Premier livre que je lis de ce
Prix Nobel...et apparemment je ne suis pas le seul !
Un jeune couple Asle et Alida et leur enfant quittent leur village pour s'installer non loin de la bourgade de Bjorgun. En fait, ils fuient car Asle est un assassin. Ils changent de nom pour se faire appeler Olav et Asta. Olav va quitter sa femme pour aller au bourg lui acheter un beau bracelet. Là, après quelques brèves rencontres, il est reconnu, dénoncé et arrêté. Il finira quelque temps plus tard sur le gibet, au bout d'une corde.
Voilà la trame. Elle est bien mince. Une tragique histoire d'amour dans la Norvège rurale.

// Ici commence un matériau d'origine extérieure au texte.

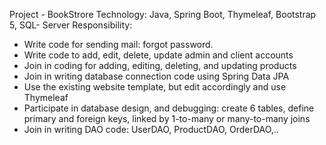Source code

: Project - BookStrore 
Technology: Java, Spring Boot, Thymeleaf, Bootstrap 5, SQL- Server
Responsibility:
- Write code for sending mail: forgot password.
- Write code to add, edit, delete, update admin and client accounts
- Join in coding for adding, editing, deleting, and updating products
- Join in writing database connection code using Spring Data JPA
- Use the existing website template, but edit accordingly and use Thymeleaf
- Participate in database design, and debugging: create 6 tables, define primary and foreign keys, linked by 1-to-many or many-to-many joins
- Join in writing DAO code: UserDAO, ProductDAO, OrderDAO,..
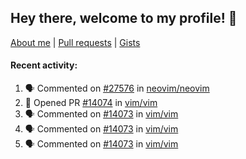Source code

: ## Hey there, welcome to my profile! 👋

[About me](https://seandewar.github.io/)
 | [Pull requests](https://github.com/search?p=1&q=author%3Aseandewar+is%3Apr)
 | [Gists](https://gist.github.com/seandewar)

#### Recent activity:

<!--START_SECTION:activity-->
1. 🗣 Commented on [#27576](https://github.com/neovim/neovim/issues/27576#issuecomment-1959488435) in [neovim/neovim](https://github.com/neovim/neovim)
2. 💪 Opened PR [#14074](https://github.com/vim/vim/pull/14074) in [vim/vim](https://github.com/vim/vim)
3. 🗣 Commented on [#14073](https://github.com/vim/vim/issues/14073#issuecomment-1959310200) in [vim/vim](https://github.com/vim/vim)
4. 🗣 Commented on [#14073](https://github.com/vim/vim/issues/14073#issuecomment-1959284019) in [vim/vim](https://github.com/vim/vim)
5. 🗣 Commented on [#14073](https://github.com/vim/vim/issues/14073#issuecomment-1959133166) in [vim/vim](https://github.com/vim/vim)
<!--END_SECTION:activity-->
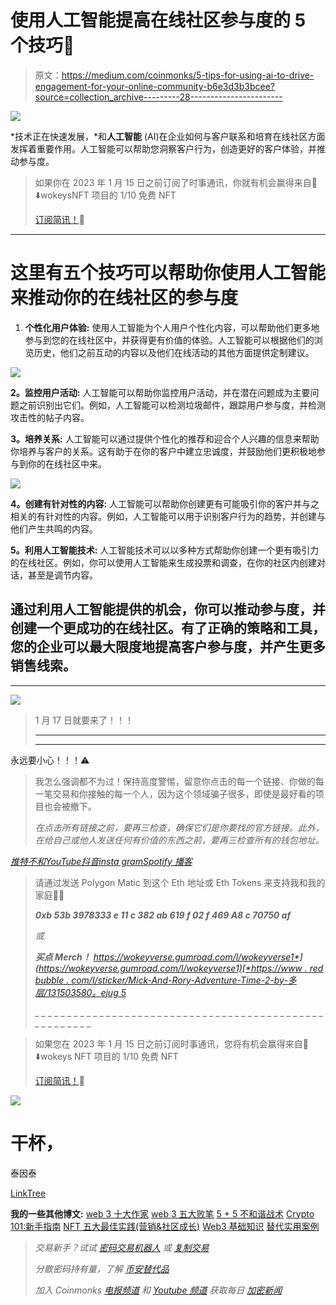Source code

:# 使用人工智能提高在线社区参与度的 5 个技巧🌱

> 原文：<https://medium.com/coinmonks/5-tips-for-using-ai-to-drive-engagement-for-your-online-community-b6e3d3b3bcee?source=collection_archive---------28----------------------->

![](img/9874cea6bd21caa2e35d90e5b35c2abc.png)

*技术正在快速发展，*和**人工智能** (AI)在企业如何与客户联系和培育在线社区方面发挥着重要作用。人工智能可以帮助您洞察客户行为，创造更好的客户体验，并推动参与度。

> 如果你在 2023 年 1 月 15 日之前订阅了时事通讯，你就有机会赢得来自🦧⬇️wokeysNFT 项目的 1/10 免费 NFT
> 
> [订阅简讯！](https://multilayeredmarketing.beehiiv.com/subscribe)📰

__________________________________________________________________________________________________________________________________

# 这里有五个技巧可以帮助你使用人工智能来推动你的在线社区的参与度

1.  **个性化用户体验:** 使用人工智能为个人用户个性化内容，可以帮助他们更多地参与到您的在线社区中，并获得更有价值的体验。人工智能可以根据他们的浏览历史，他们之前互动的内容以及他们在线活动的其他方面提供定制建议。

![](img/0666f53d7694e2f8dbafd6c282ae0283.png)

**2。监控用户活动:** 人工智能可以帮助你监控用户活动，并在潜在问题成为主要问题之前识别出它们。例如，人工智能可以检测垃圾邮件，跟踪用户参与度，并检测攻击性的帖子内容。

**3。培养关系:** 人工智能可以通过提供个性化的推荐和迎合个人兴趣的信息来帮助你培养与客户的关系。这有助于在你的客户中建立忠诚度，并鼓励他们更积极地参与到你的在线社区中来。

![](img/1003818a92a9c4c492100a8e683b9cb1.png)

**4。创建有针对性的内容:** 人工智能可以帮助你创建更有可能吸引你的客户并与之相关的有针对性的内容。例如，人工智能可以用于识别客户行为的趋势，并创建与他们产生共鸣的内容。

**5。利用人工智能技术:** 人工智能技术可以以多种方式帮助你创建一个更有吸引力的在线社区。例如，你可以使用人工智能来生成投票和调查，在你的社区内创建对话，甚至是调节内容。

## 通过利用人工智能提供的机会，你可以推动参与度，并创建一个更成功的在线社区。有了正确的策略和工具，您的企业可以最大限度地提高客户参与度，并产生更多销售线索。

__________________________________________________________________________________________________________________________________

![](img/977221c6664a0a0d39c864a01152d93d.png)

> 1 月 17 日就要来了！！！
> 
> _ _ _ _ _ _ _ _ _ _ _ _ _ _ _ _ _ _ _ _ _ _ _ _ _ _ _ _ _ _
> _ _ _ _ _ _ _ _ _ _ _ _ _ _ _ _ _ _ _ _ _ _ _ _ _ _ _ _ _ _ _

永远要小心！！！⚠️

> 我怎么强调都不为过！保持高度警惕，留意你点击的每一个链接、你做的每一笔交易和你接触的每一个人，因为这个领域骗子很多，即使是最好看的项目也会被撤下。
> 
> *在点击所有链接之前，要再三检查，确保它们是你要找的官方链接。此外，在给自己或他人发送任何有价值的东西之前，要再三检查所有的钱包地址。*

[*推特*](https://www.twitter.com/metadadsxyz)[*不和*](https://discord.gg/mchzhDCwhF)[*YouTube*](https://www.youtube.com/channel/UC7pbtSBs9nRJHK6coMhCR8g)[*抖音*](https://www.tiktok.com/@thedudescrypto)[*insta gram*](https://www.instagram.com/metadadsxyz)[*Spotify 播客*](https://open.spotify.com/episode/5U8vXE9HDAsGbSbebw9p62?si=2rZIigw-Tw2pCxjxmkbYzQ)

> 请通过发送 Polygon Matic 到这个 Eth 地址或 Eth Tokens 来支持我和我的家庭🙏🏼
> 
> ***0xb 53b 3978333 e 11 c 382 ab 619 f 02 f 469 A8 c 70750 af***
> 
> *或*
> 
> ***买点 Merch！*** [*https://wokeyverse.gumroad.com/l/wokeyverse1*](https://wokeyverse.gumroad.com/l/wokeyverse1)[*https://www . red bubble . com/I/sticker/Mick-And-Rory-Adventure-Time-2-by-多层/131503580。ejug 5*](https://www.redbubble.com/i/sticker/Mick-And-Rory-Adventure-Time-2-by-MultiLayered/131503580.EJUG5)
> 
> *_ _ _ _ _ _ _ _ _ _ _ _ _ _ _ _ _ _ _ _ _ _ _ _ _ _ _ _ _ _ _ _ _ _ _ _ _ _ _ _ _ _ _ _ _ _ _ _ _ _ _ _ _ _*

> 如果您在 2023 年 1 月 15 日之前订阅时事通讯，您将有机会赢得来自🦧⬇️wokeys NFT 项目的 1/10 免费 NFT
> 
> [订阅简讯！](https://multilayeredmarketing.beehiiv.com/subscribe)📰

![](img/d55b5c135bda242707a7fd42dc66de6e.png)

# 干杯，
泰因泰

[LinkTree](https://linktr.ee/multilayeredmarketing)

**我的一些其他博文:** [web 3 十大作家](/coinmonks/top-10-web3-writers-ca995689c17f) [web 3 五大败笔](/coinmonks/5-downfalls-of-web3-cd5dc8ade4fd)
[5 + 5 不和谐战术](/coinmonks/5-tips-for-a-better-discord-nft-crypto-edition-ff9b039d0359)
[Crypto 101:新手指南](/coinmonks/crypto-101-a-beginners-guide-345d440bd163)
[NFT 五大最佳实践(营销&社区成长)](/coinmonks/top-5-nft-best-practices-marketing-and-community-growth-7025e26eb50c)
[Web3 基础知识](/coinmonks/web3-basics-252121357f33)
[替代实用案例](/coinmonks/alternative-nft-crypto-real-life-use-cases-b7c0b08d99ef)

> *交易新手？试试* [*密码交易机器人*](/coinmonks/crypto-trading-bot-c2ffce8acb2a) *或* [*复制交易*](/coinmonks/top-10-crypto-copy-trading-platforms-for-beginners-d0c37c7d698c)
> 
> *分散密码持有量，了解* [*币安替代品*](https://coincodecap.com/binance-alternatives)
> 
> *加入 Coinmonks* [*电报频道*](https://t.me/coincodecap) *和* [*Youtube 频道*](https://www.youtube.com/c/coinmonks/videos) *获取每日* [*加密新闻*](http://coincodecap.com/)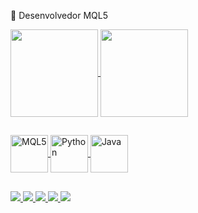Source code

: 🚀 Desenvolvedor MQL5

<!-- Tabela -->
<div>
  <a href="https://github.com/github-joao-pedro">
    <img align="center" height="140em" src="https://github-readme-stats.vercel.app/api?username=github-joao-pedro&show_icons=true&theme=react&hide_border=true"/>
  <img align="center" height="140em" src="https://github-readme-stats.vercel.app/api/top-langs/?username=github-joao-pedro&border_radius=false&show_icons=true&theme=react&hide_border=true"/>
</div>

##
  
<!-- Linguagem de programação -> MQL5, Python, Java -->
<div>
  <img align="center" alt="MQL5", height="60" width="60" src="https://www.next-post.com/wp-content/uploads/2020/06/langage-mql5-300x336.png">
  <img align="center" alt="Python", height="60" width="60" src="https://cdn.jsdelivr.net/gh/devicons/devicon/icons/python/python-original-wordmark.svg">
  <img align="center" alt="Java", height="60" width="60" src="https://cdn.jsdelivr.net/gh/devicons/devicon/icons/java/java-original-wordmark.svg">
</div>

<!-- Divisão -->
##

<!-- Redes sociais / contato -->
<div>
  <a href="https://t.me/JoaoPedroSampaio" target="_blank"><img src="https://img.shields.io/badge/Telegram-2CA5E0?style=for-the-badge&logo=telegram&logoColor=white">
  <a href="mailto:mendoncajoaopedro441@gmail.com" target="_blank"><img src="https://img.shields.io/badge/Gmail-D14836?style=for-the-badge&logo=gmail&logoColor=white">
  <a href="" target="_blank"><img src="https://img.shields.io/badge/GitLab-330F63?style=for-the-badge&logo=gitlab&logoColor=white">
  <a href="" target="_blank"><img src="https://img.shields.io/badge/LinkedIn-0077B5?style=for-the-badge&logo=linkedin&logoColor=white">
  <a href="" target="_blank"><img src="https://badgen.net/badge/GitHub/ /?icon=github">
<!--   <a href=" " target="_blank"><img src="https://img.shields.io/github/followers/rafaballerini.svg?style=social&label=Follow&maxAge=2592000"> -->
</div>
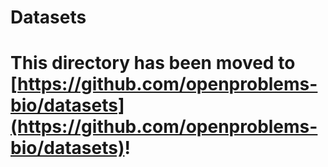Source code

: # Datasets

# This directory has been moved to [https://github.com/openproblems-bio/datasets](https://github.com/openproblems-bio/datasets)!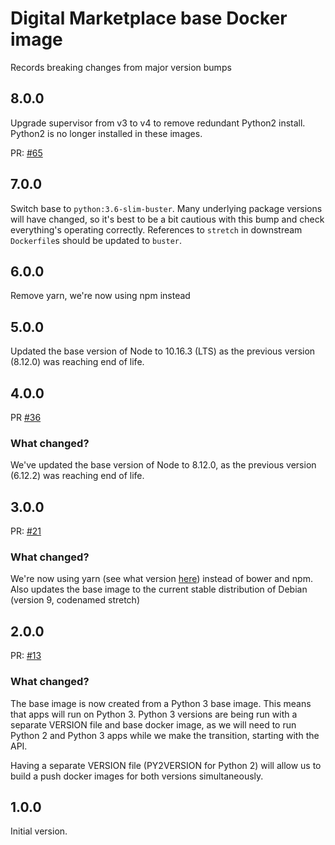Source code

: # Digital Marketplace base Docker image

Records breaking changes from major version bumps

## 8.0.0

Upgrade supervisor from v3 to v4 to remove redundant Python2 install. Python2 is no longer installed in these images.

PR: [#65](https://github.com/alphagov/digitalmarketplace-docker-base/pull/65)

## 7.0.0

Switch base to `python:3.6-slim-buster`. Many underlying package versions will have changed, so it's best to be
a bit cautious with this bump and check everything's operating correctly. References to `stretch` in downstream
`Dockerfile`s should be updated to `buster`.

## 6.0.0

Remove yarn, we're now using npm instead

## 5.0.0

Updated the base version of Node to 10.16.3 (LTS) as the previous version (8.12.0) was reaching end of life.

## 4.0.0

PR [#36](https://github.com/alphagov/digitalmarketplace-docker-base/pull/36)

### What changed?

We've updated the base version of Node to 8.12.0, as the previous version (6.12.2) was reaching end of life.

## 3.0.0

PR: [#21](https://github.com/alphagov/digitalmarketplace-docker-base/pull/21)

### What changed?

We're now using yarn (see what version [here](https://github.com/alphagov/digitalmarketplace-docker-base/blob/master/base.docker#L6)) instead of bower and npm. Also updates the base image to the current stable distribution of Debian (version 9, codenamed stretch)

## 2.0.0

PR: [#13](https://github.com/alphagov/digitalmarketplace-docker-base/pull/13)

### What changed?

The base image is now created from a Python 3 base image. This means that apps will run on Python 3. Python 3 versions are being run with a separate VERSION file and base docker image, as we will need to run Python 2 and Python 3 apps while we make the transition, starting with the API.

Having a separate VERSION file (PY2VERSION for Python 2) will allow us to build a push docker images for both versions simultaneously.

## 1.0.0

Initial version.
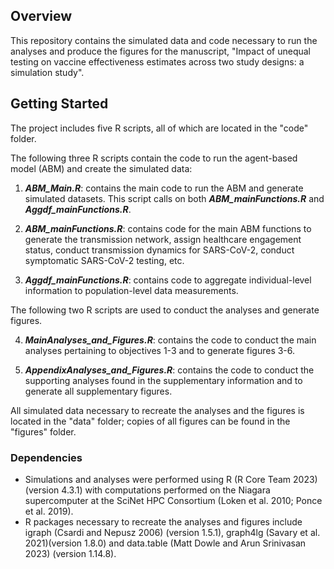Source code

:## Overview

This repository contains the simulated data and code necessary to run the analyses and produce the figures for the manuscript, "Impact of unequal testing on vaccine effectiveness estimates across two study designs: a simulation study".

## Getting Started
The project includes five R scripts, all of which are located in the "code" folder.

The following three R scripts contain the code to run the agent-based model (ABM) and create the simulated data:

1. ***ABM_Main.R***: contains the main code to run the ABM and generate simulated datasets. This script calls on both ***ABM_mainFunctions.R*** and  ***Aggdf_mainFunctions.R***. 

2. ***ABM_mainFunctions.R***: contains code for the main ABM functions to generate the transmission network, assign healthcare engagement status, conduct transmission dynamics for SARS-CoV-2, conduct symptomatic SARS-CoV-2 testing, etc. 

3. ***Aggdf_mainFunctions.R***: contains code to aggregate individual-level information to  population-level data measurements.   

The following two R scripts are used to conduct the analyses and generate figures.

4. ***MainAnalyses_and_Figures.R***: contains the code to conduct the main analyses pertaining to objectives 1-3 and to generate figures 3-6.

5. ***AppendixAnalyses_and_Figures.R***: contains the code to conduct the supporting analyses found in the supplementary information and to generate all supplementary figures.

All simulated data necessary to recreate the analyses and the figures is located in the "data" folder; copies of all figures can be found in the "figures" folder.

### Dependencies

* Simulations and analyses were performed using R (R Core Team 2023) (version 4.3.1) with computations performed on the Niagara supercomputer at the SciNet HPC Consortium (Loken et al. 2010; Ponce et al. 2019).
* R packages necessary to recreate the analyses and figures include igraph (Csardi and Nepusz 2006) (version 1.5.1), graph4lg (Savary et al. 2021)(version 1.8.0) and data.table (Matt Dowle and Arun Srinivasan 2023) (version 1.14.8).



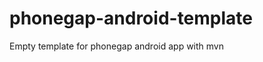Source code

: phonegap-android-template
=========================

Empty template for phonegap android app with mvn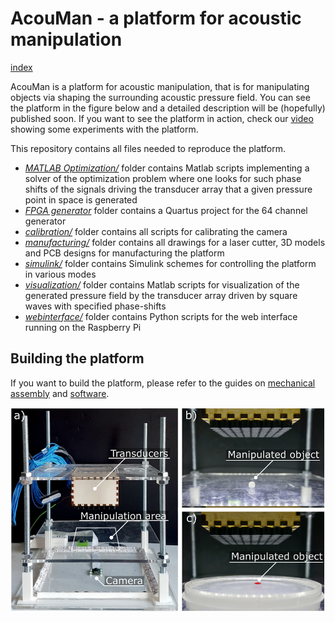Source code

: # AcouMan - a platform for acoustic manipulation
[index](README.md)

AcouMan is a platform for acoustic manipulation, that is for manipulating objects via shaping the surrounding acoustic pressure field. You can see the platform in the figure below and a detailed description will be (hopefully) published soon. If you want to see the platform in action, check our [video](https://youtu.be/Ntwl7yTYtKg) showing some experiments with the platform.

This repository contains all files needed to reproduce the platform.

* [_MATLAB Optimization/_](MATLAB&#32;optimization/readme.md) folder contains Matlab scripts implementing a solver of the optimization problem where one looks for such phase shifts of the signals driving the transducer array that a given pressure point in space is generated
* [_FPGA generator_](FPGA_generator/readme.md) folder contains a Quartus project for the 64 channel generator
* [_calibration/_](calibration/readme.md) folder contains all scripts for calibrating the camera
* [_manufacturing/_](manufacturing/readme.md) folder contains all drawings for a laser cutter, 3D models and PCB designs for manufacturing the platform
* [_simulink/_](simulink/readme.md) folder contains Simulink schemes for controlling the platform in various modes
* [_visualization/_](visualization/readme.md) folder contains Matlab scripts for visualization of the generated pressure field by the transducer array driven by square waves with specified phase-shifts
* [_webinterface/_](webinterface/readme.md) folder contains Python scripts for the web interface running on the Raspberry Pi

## Building the platform

If you want to build the platform, please refer to the guides on [mechanical assembly](docs/assembly.md) and [software](docs/software.md).

![Photos of the platform](docs/platfromCompo_annotateed.png)
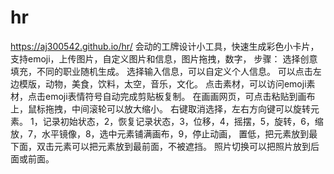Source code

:# hr
https://aj300542.github.io/hr/
会动的工牌设计小工具，快速生成彩色小卡片，支持emoji，上传图片，自定义图片和信息，图片拖拽，数字，
步骤：
选择创意填充，不同的职业随机生成。
选择输入信息，可以自定义个人信息。
可以点击左边模版，动物，美食，饮料，太空，音乐，文化。
点击素材，可以访问emoji素材，点击emoji表情符号自动完成剪贴板复制。
在画画网页，可点击粘贴到画布上，鼠标拖拽，中间滚轮可以放大缩小。
右键取消选择，左右方向键可以旋转元素。
1，记录初始状态，2，恢复记录状态，3，位移，4，摇摆，5，旋转，6，缩放，7，水平镜像，8，选中元素铺满画布，9，停止动画，
置低，把元素放到最下面，双击元素可以把元素放到最前面，不被遮挡。
照片切换可以把照片放到后面或前面。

● Visiblement ce qui intéresse Fosse ce n'est pas tant le fond que la forme...et là on est servi.
Serait-il un émule de
Flaubert qui rêvait de « faire un livre sur rien...ou le sujet serait presque invisible si cela se peut. » On est en plein dedans. Tous ses efforts se concentrent sur l'écriture, sur le style, faisant fi de l'intrigue. Ainsi par le seul prestige de la langue, ce rien devient une oeuvre d'art. Il illustre aussi parfaitement le credo du Mexicain
Rulfo : « A l'écrivain, il faut lui laisser le monde des rêves, non de la réalité. » Bref trouver d'autres voies, d'autres moyens pour dire le monde.
● Dans ce livre le récit progresse le plus souvent dans l'oralité, sans aucune pause, dans une langue dépouillée, privilégiant les non-dits, incorporant dialogues et monologues, sans ruptures de ton, sans points, sans majuscules ou presque (
Mathieu Belezi a dû apprécier !), passant dans une même phrase du présent au passé (p82), jouant avec les temps comme avec les lieux.
● C'est la répétition, l'anaphore, la redite -le rabâchage allais-je dire- qui caractérisent son style. C'est un procédé ancien -repris abondamment par Péguy- que nous retrouvons dans les chansons, les variations musicales, l'Ancien Testament, et plus encore dans les litanies d'Ėglise...comme une prière.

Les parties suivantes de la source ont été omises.